[EXTRACT — start]

Greg Mankiw, "The Poverty Trap", Greg Mankiw’s Blog (10 February 2008).

http://gregmankiw.blogspot.com/2008/02/poverty-trap.html

Greg Mankiw is professor of economics at Harvard University. Jeffrey Liebman is now Executive Associate Director of Obama's Office of Management and Budget (OMB).

More recently, Mankiw linked to work by Boston University economists Kotlikoff and Rapson, who give the tax-transfer system of the U.S. very low marks:

“America's tax-transfer system confronts the vast majority of American households with either high, very high, or astronomically high total effective marginal tax rates on labor supply and saving. It also provides very substantial tax arbitrage opportunities to a subset of households, particularly those with high incomes or advanced ages.

[EXTRACT — finish]
[RECORD EXTRACTS — start]

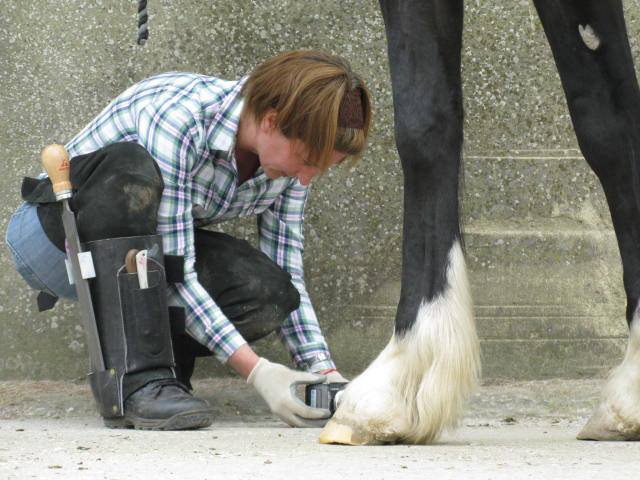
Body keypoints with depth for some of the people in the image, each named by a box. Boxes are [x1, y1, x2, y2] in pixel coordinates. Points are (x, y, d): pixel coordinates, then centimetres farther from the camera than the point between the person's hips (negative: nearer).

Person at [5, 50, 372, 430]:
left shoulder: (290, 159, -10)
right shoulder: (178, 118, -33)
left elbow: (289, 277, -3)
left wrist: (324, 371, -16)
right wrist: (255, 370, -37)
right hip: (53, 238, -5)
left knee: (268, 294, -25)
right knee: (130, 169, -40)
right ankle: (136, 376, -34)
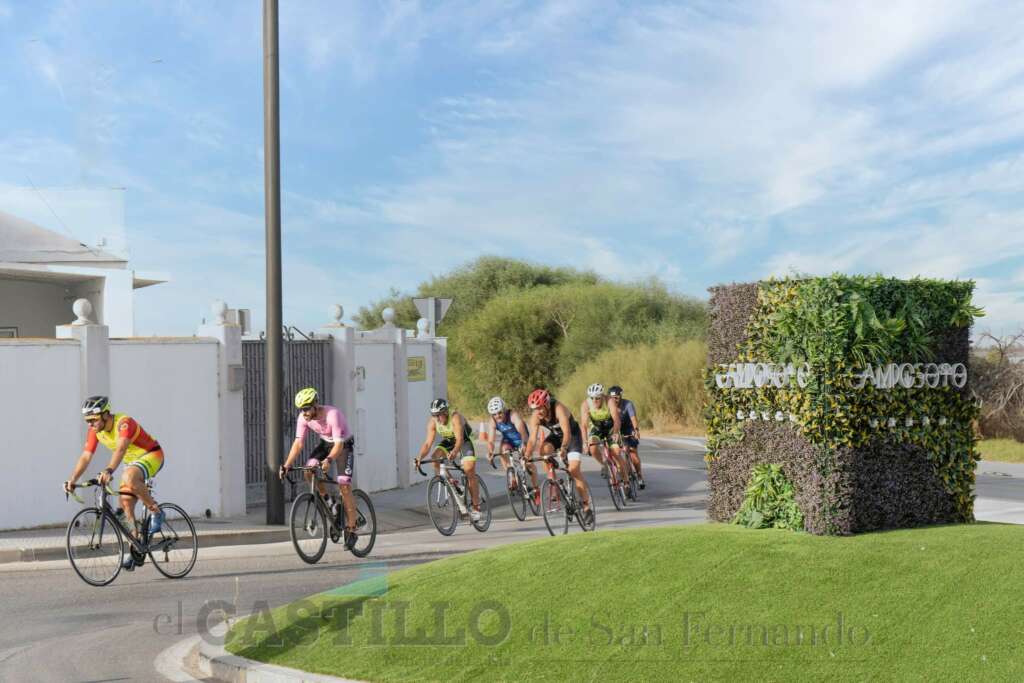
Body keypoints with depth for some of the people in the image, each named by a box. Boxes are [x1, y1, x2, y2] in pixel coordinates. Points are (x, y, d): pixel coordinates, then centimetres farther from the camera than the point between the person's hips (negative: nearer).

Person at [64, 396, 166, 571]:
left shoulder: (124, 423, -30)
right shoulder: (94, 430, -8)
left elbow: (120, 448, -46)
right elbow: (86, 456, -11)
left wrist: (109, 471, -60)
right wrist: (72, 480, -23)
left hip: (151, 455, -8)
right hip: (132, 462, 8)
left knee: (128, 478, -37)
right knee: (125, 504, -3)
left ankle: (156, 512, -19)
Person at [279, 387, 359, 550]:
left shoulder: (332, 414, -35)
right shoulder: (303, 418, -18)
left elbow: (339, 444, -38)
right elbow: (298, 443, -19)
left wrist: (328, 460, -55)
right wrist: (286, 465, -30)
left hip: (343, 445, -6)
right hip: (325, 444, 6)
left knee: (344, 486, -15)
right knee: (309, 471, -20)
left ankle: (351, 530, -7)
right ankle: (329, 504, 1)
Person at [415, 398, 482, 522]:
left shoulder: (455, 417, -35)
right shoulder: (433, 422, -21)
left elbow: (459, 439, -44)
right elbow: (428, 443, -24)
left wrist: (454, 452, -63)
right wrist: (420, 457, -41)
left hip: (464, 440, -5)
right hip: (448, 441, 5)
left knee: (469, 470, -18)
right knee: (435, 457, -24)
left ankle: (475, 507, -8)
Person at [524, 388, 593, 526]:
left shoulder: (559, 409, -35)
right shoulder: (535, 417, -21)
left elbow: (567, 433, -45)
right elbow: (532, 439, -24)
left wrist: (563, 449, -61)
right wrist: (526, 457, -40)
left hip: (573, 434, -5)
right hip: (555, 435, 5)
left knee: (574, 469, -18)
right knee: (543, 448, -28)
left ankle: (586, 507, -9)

[RECORD EXTRACTS — finish]
[RECORD EXTRACTS — start]

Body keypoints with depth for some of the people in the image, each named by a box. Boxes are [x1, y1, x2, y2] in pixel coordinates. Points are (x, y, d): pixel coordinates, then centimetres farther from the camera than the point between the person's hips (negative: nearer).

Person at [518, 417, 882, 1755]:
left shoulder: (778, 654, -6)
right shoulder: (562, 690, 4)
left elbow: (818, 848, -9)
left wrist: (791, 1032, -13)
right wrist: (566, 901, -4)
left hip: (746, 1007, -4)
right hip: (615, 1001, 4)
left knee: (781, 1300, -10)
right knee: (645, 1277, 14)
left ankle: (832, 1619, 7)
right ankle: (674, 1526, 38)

[RECORD EXTRACTS — finish]

REQUIRED TASKS:
• A. Could you write out, word for word, the passage of the excerpt on the poverty trap that opens with the words containing "Greg Mankiw is" and closes with "and Budget (OMB)."?
• B. How would you continue the excerpt on the poverty trap, picking up right after its last sentence?

LIST OF ANSWERS:
• A.
Greg Mankiw is professor of economics at Harvard University. Jeffrey Liebman is now Executive Associate Director of Obama's Office of Management and Budget (OMB).

• B.
The pattern of net marginal tax rates and arbitrage opportunities with respect to age, marital status, and earnings is quite simply all over the map. But this is what one would expect given the amazing complexity of the fiscal system, the fact that the various components of the system are being developed with little or no thought to their interaction, and that the various governmental bodies responsible for the different elements of our tax-transfer system appear to make little or no attempt to understand the overall work and saving disincentives as well as arbitrage opportunities they are producing.”

Laurence J. Kotlikoff and David Rapson, "Does It Pay, at the Margin, to Work and Save? -- Measuring Effective Marginal Taxes on Americans' Labor Supply and Saving", Boston University (October 2006).

http://www.econ.ucdavis.edu/faculty/dsrapson/DIPW_METR_1006.pdf

Laurence J. Kotlikoff is a professor of economics at Boston University and David Rapson is an assistant professor of economics at the University of California at Davis.


LW: For reasons that I do not fully understand, political conservatives like Mankiw frequently fail to draw the obvious conclusion that universal benefits trump targeted transfers. The unwritten implication is the poor would be better off without transfers, but with their work incentives intact. Where are the 'compassionate conservatives"?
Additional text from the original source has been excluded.